The Specific Situation
You have a Rust project. Every time you ask Claude Code to explain a module, you paste the same instructions: “show me the ownership flow, highlight unsafe blocks, draw a dependency diagram.” You do this three times a day. A skill eliminates that repetition permanently. You create one SKILL.md file, and Claude applies those instructions whenever you ask about code structure – without you pasting anything.
This works for any language or workflow. The Rust example here targets a real search demand pattern (developers searching “claude rust skills” get zero useful results right now), but the technique applies identically to TypeScript, Python, Go, or anything else.
Technical Foundation
Claude Code skills follow the Agent Skills open standard (agentskills.io). Each skill is a directory containing a SKILL.md file as its entrypoint. The SKILL.md uses YAML frontmatter for metadata and markdown for instructions.
Skills live in one of three locations:
- Personal:
~/.claude/skills/<skill-name>/SKILL.md– available in all your projects - Project:
.claude/skills/<skill-name>/SKILL.md– shared with your team via git - Enterprise: Managed settings path – deployed organization-wide
Unlike CLAUDE.md content that loads at session start, a skill’s body loads only when invoked. This means long reference material costs almost nothing until you need it. Claude watches skill directories for file changes, so edits take effect immediately without restarting your session.
The Working SKILL.md
Create the directory and file:
mkdir -p .claude/skills/explain-rust
Write this SKILL.md:
---
name: explain-rust
description: Explains Rust code with ownership diagrams and safety analysis. Use when the user asks to explain a Rust module, understand ownership flow, or review unsafe code.
---
When explaining Rust code, follow this structure:
1. **Ownership diagram**: Draw an ASCII diagram showing ownership transfers,
borrows, and lifetimes for the key types in the module.
2. **Safety audit**: Identify any `unsafe` blocks. For each one, state:
- What invariant it relies on
- Whether that invariant is documented
- Whether a safe alternative exists
3. **Dependency map**: List which other modules this code depends on and
what it exports. Use a simple tree format.
4. **One gotcha**: Name the most likely mistake a new contributor would
make when modifying this code.
Keep explanations concrete. Reference specific line numbers and function
names from the actual code Claude has read.
Now invoke it by typing /explain-rust in Claude Code, or just ask “explain this Rust module” and Claude will match the description automatically.
Adapting for Other Languages
The same pattern works for any language. Swap the domain-specific instructions:
---
name: explain-python
description: Explains Python code with type flow analysis and import mapping. Use when explaining Python modules or reviewing type safety.
---
When explaining Python code:
1. **Type flow**: Trace the types through the function signatures.

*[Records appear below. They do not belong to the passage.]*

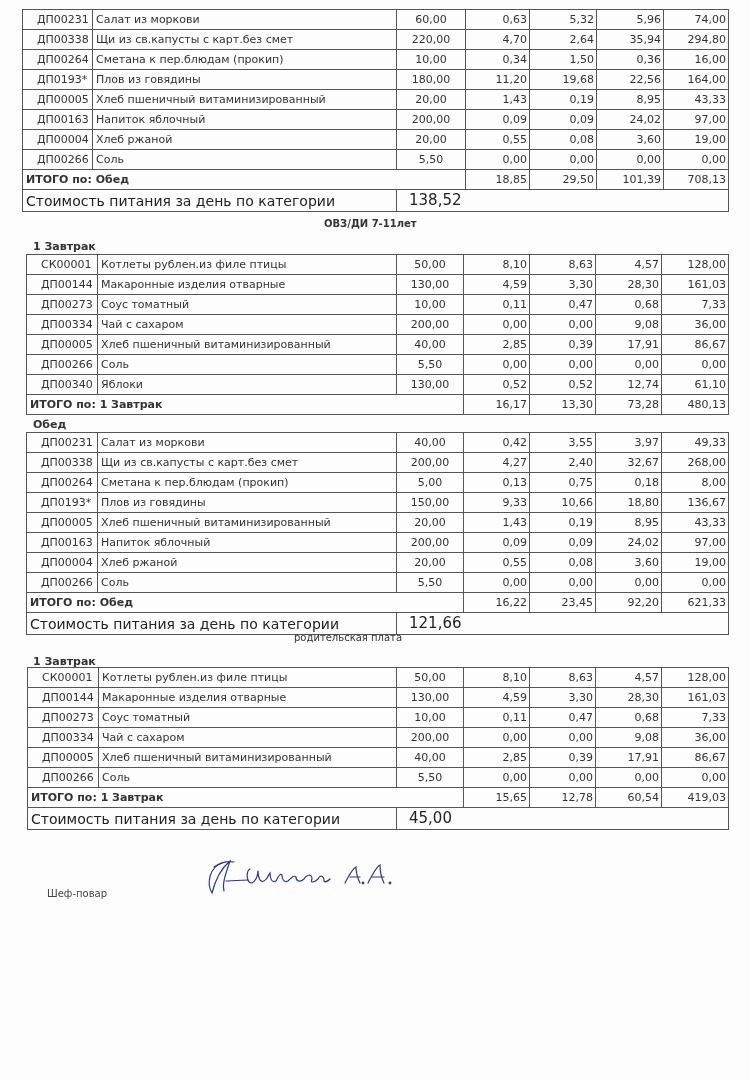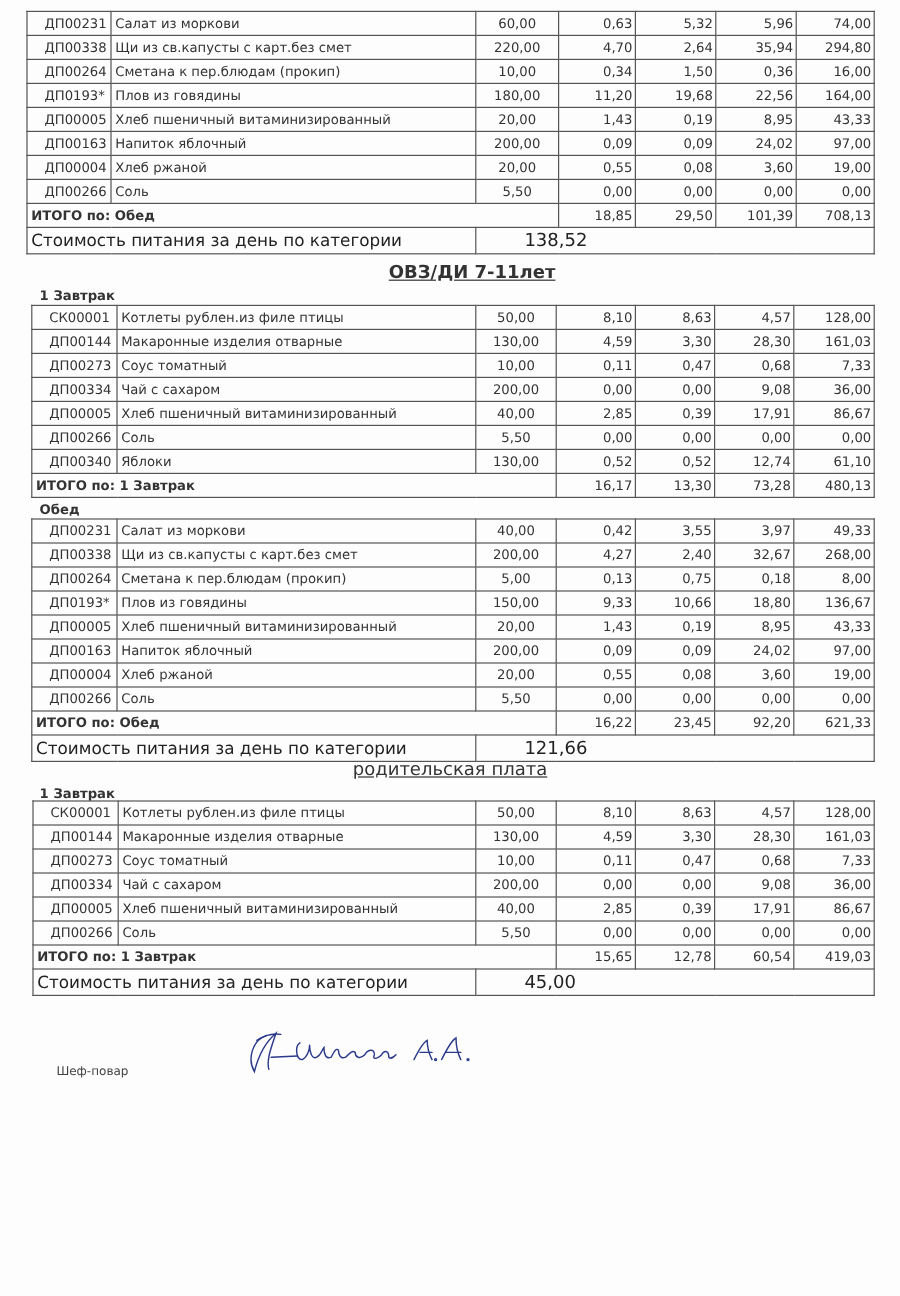--- a/index.html
+++ b/index.html
@@ -21,7 +21,7 @@
   .tbl tr.total td { font-weight: bold; }
   .tbl tr.total td.n { font-weight: normal; }
   .tbl tr.cost td { height: 21px; font-weight: normal; font-size: 14px; color: #222; }
-  .tbl tr.cost td.costval { font-size: 15px; padding-left: 40px; }
+  .tbl tr.cost td.costval { font-size: 15px; padding-left: 12px; }
   .section-title {
     position: absolute; font-size: 15px; font-weight: bold; color: #333; text-decoration: underline;
   }

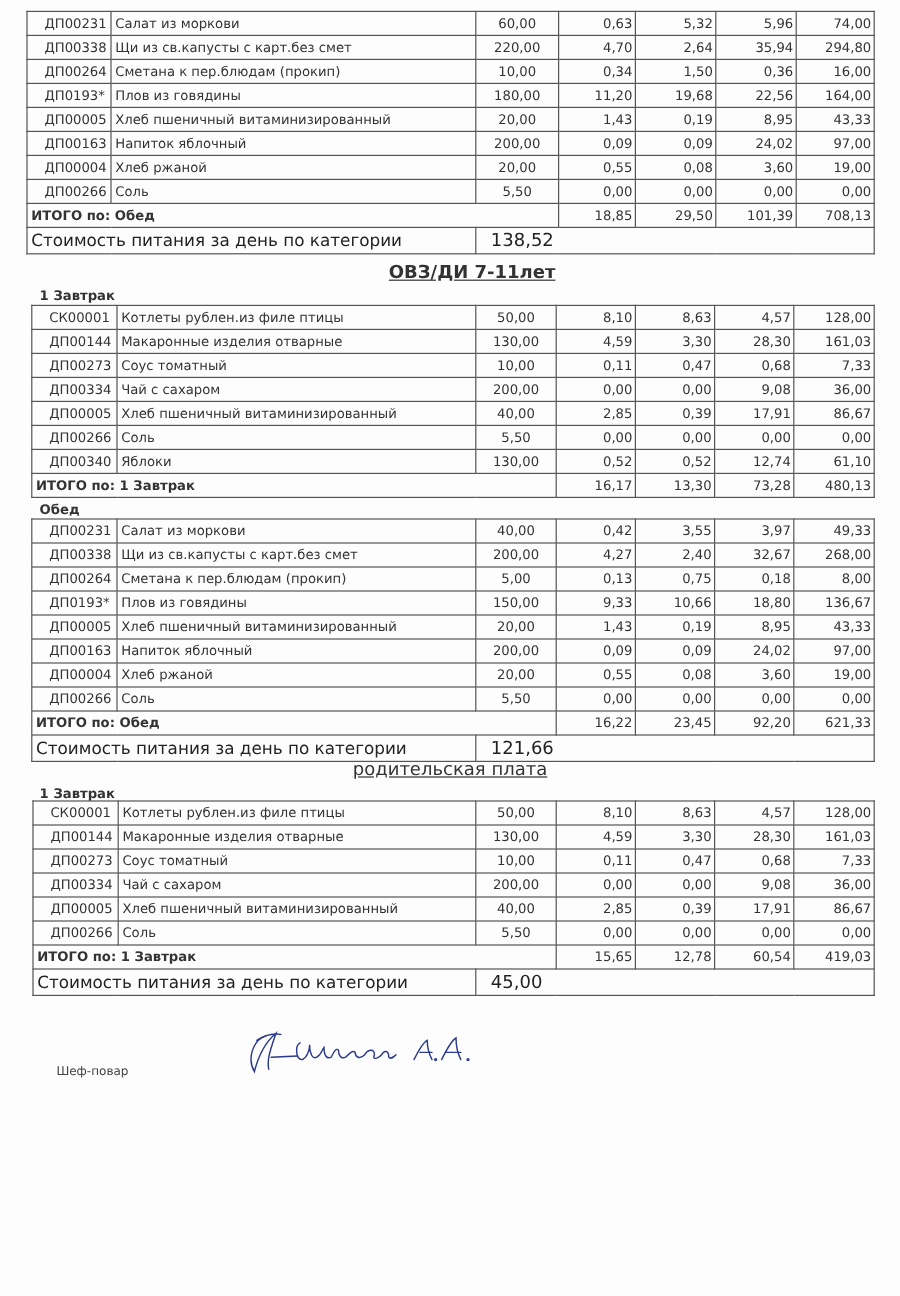--- a/index.html
+++ b/index.html
@@ -23,7 +23,7 @@
   .tbl tr.cost td { height: 21px; font-weight: normal; font-size: 14px; color: #222; }
   .tbl tr.cost td.costval { font-size: 15px; padding-left: 12px; }
   .section-title {
-    position: absolute; font-size: 15px; font-weight: bold; color: #333; text-decoration: underline;
+    position: absolute; font-size: 10px; font-weight: bold; color: #333;
   }
   .section-sub { font-weight: normal; }
   .meal-title {

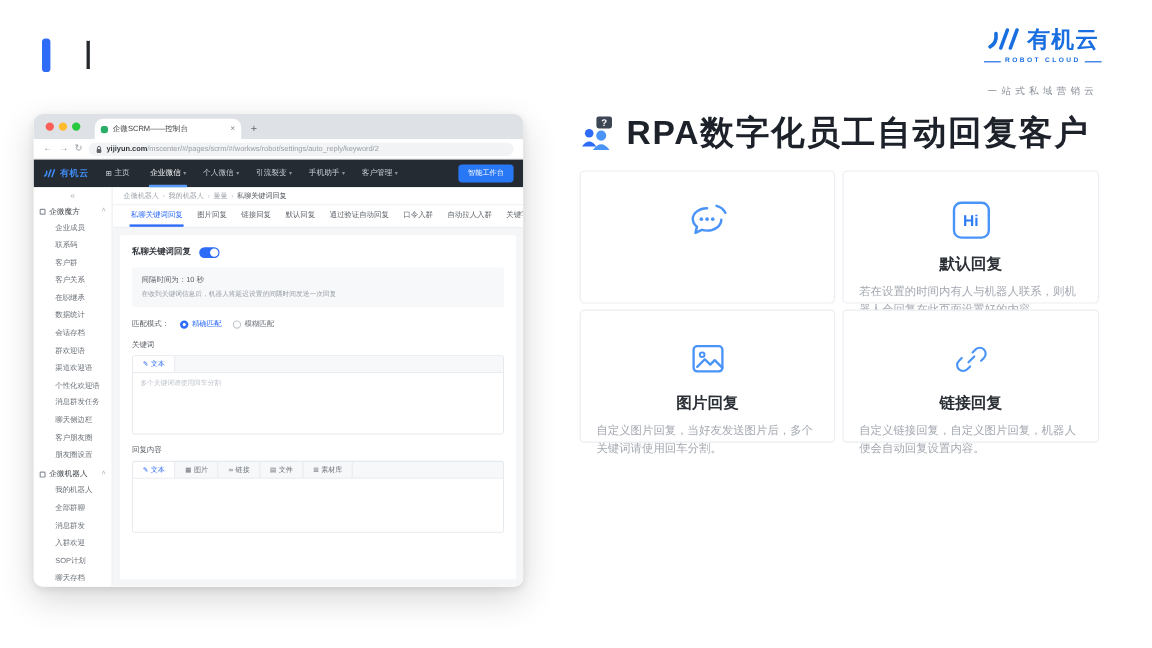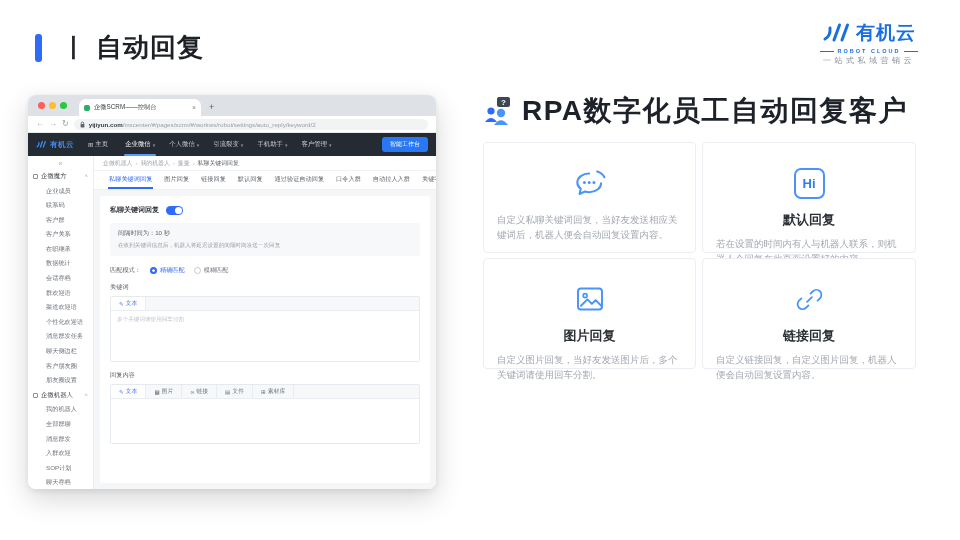--- a/index.html
+++ b/index.html
@@ -138,7 +138,6 @@
   <div class="page-title">
     <span class="tbar"></span>
     <span class="tsep">丨</span>
-    <span class="t2">自动回复</span>
   </div>
 
   <div class="brand">

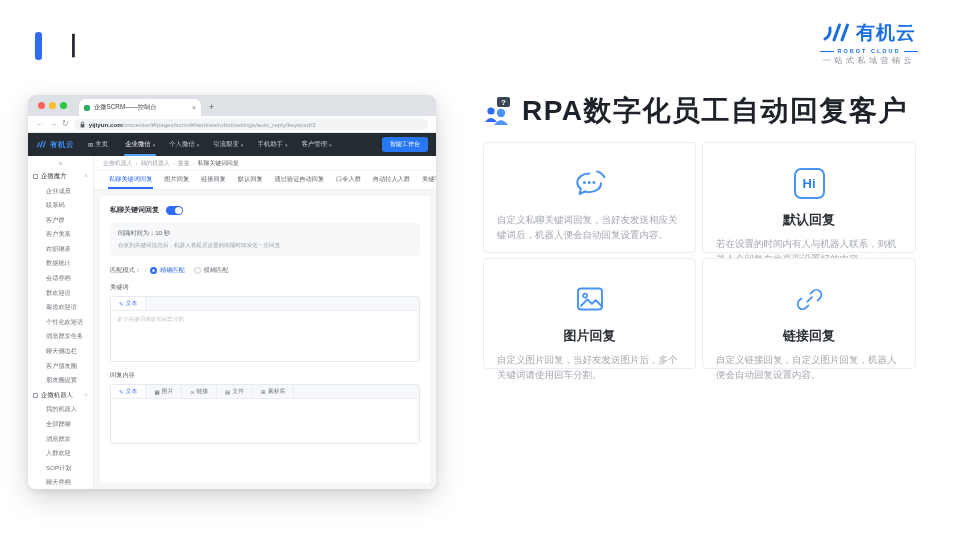--- a/index.html
+++ b/index.html
@@ -21,7 +21,7 @@
   .brand-sub { display:flex; align-items:center; justify-content:center; gap:4px;
     font-size:5.5px; color:#1a6fe0; letter-spacing:2px; margin-top:2px; font-weight:bold; }
   .brand-sub .ln { width:14px; height:1px; background:#1a6fe0; }
-  .brand-tag { font-size:8px; color:#8a9099; letter-spacing:3.5px; margin-top:1px; }
+  .brand-tag { font-size:8px; color:#8a9099; letter-spacing:3.5px; margin-top:16px; }
 
   
   .bw { position:absolute; left:28px; top:95px; width:408px; height:394px;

Flag any `Any` types or missing annotations.
2. **Import map**: Show what this module imports and what depends on it.
3. **Mutation audit**: Identify mutable state and shared references.
4. **One gotcha**: The most likely runtime error from modifying this code.
Common Problems and Fixes
Skill does not trigger automatically: Your description field must include keywords users naturally say. “Explain this code” matches description: Explains code. “Analyze my module” does not match unless you add those words.
Skill not found after creation: If you created the .claude/skills/ directory for the first time in this session, restart Claude Code. Edits to existing skill directories are detected live, but a new top-level skills directory requires a restart.
Description gets truncated: The combined description and when_to_use text is capped at 1,536 characters. Front-load the most important trigger phrases.
Skill fires when you do not want it: Add disable-model-invocation: true to the frontmatter. This makes the skill manual-only, invoked exclusively with /skill-name.
Body too long: Keep SKILL.md under 500 lines. Move detailed reference material to separate files in the skill directory and reference them from SKILL.md.
Production Gotchas
The skill body enters the conversation as a single message and stays for the rest of the session. Claude does not re-read it on later turns. After auto-compaction, each skill gets at most 5,000 tokens (with a combined budget of 25,000 tokens across all active skills). If your skill seems to stop working mid-session, re-invoke it with /explain-rust to restore the full content.
The $ARGUMENTS substitution lets you pass context: /explain-rust src/parser.rs replaces $ARGUMENTS with src/parser.rs in the skill body.
Checklist
- SKILL.md exists at
.claude/skills/<name>/SKILL.md - Frontmatter has a
descriptionwith natural trigger phrases - Body is under 500 lines with concrete instructions
- Tested with both
/skill-nameand a natural language request - Confirmed skill appears when asking “What skills are available?”